The group of Inmaculada Moreno from Spain consistently showed that lactobacillus-dominant communities where clearly associated with improved reproductive outcomes following IVF treatment, especially when the percentage of lactobacilli was over 80-90%.
Lately, the same group, published a multi centre prospective observational study using NGS to analyse endometrial fluid and biopsy samples before ET in a cohort of 342 infertile patients, asymptomatic for infection undergoing ART. Lactobacillus was consistently more abundant than dysbiotic or pathogenic bacteria in women that achieved a pregnancy
In addition, absence of bacteria, including Lactobacillus was not a forbidding factor for implantation, reinforcing the evidence supporting the role of pathogenic bacteria as a risk factor in reproduction.

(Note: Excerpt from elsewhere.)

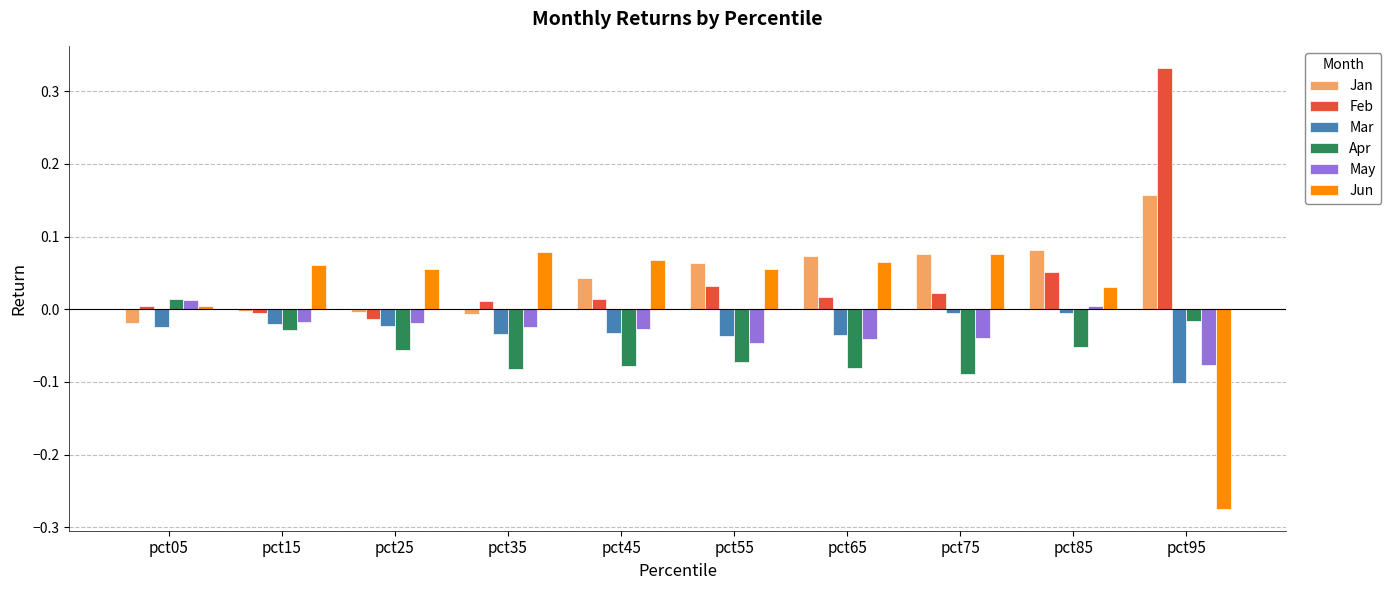

Which label corresponds to the largest value in the chart?

pct95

So, if dysbiosis is associated with poorer reproductive outcomes we should be aiming to restore a normal microbiota. Many studies have confirmed the effectiveness the of broad-spectrum antibiotics in combination with probiotics in this context. The benefit of antibiotic treatment for chronic endometritis in infertile patients appears quite clear, especially these diagnosed with recurrent implantation failure.
We should note that a significant limiting factor in current methods of endometrial microbiota assessment is sample contamination, either cross-contamination from the vagina and cervix, or due to poor characterisation of contamination controls. To this we should note the lack of healthy controls. All these may lead to misinterpretation of a low-abundance site, without being always in a position to judge whether microbes isolated are true residents, or pathogens.
With regards to the molecular techniques, and in specific NGS, it should be noted that the current method based on 16s rRNA gene V region variation may over or under present certain microbial taxa and that there is a need to standardise methodology in taxonomic unit classification.
Moreover, NGS does not represent viability, it only quantifies 16s rRNA gene, so in reality positive results may represent equally a past infection, not necessarily an active condition.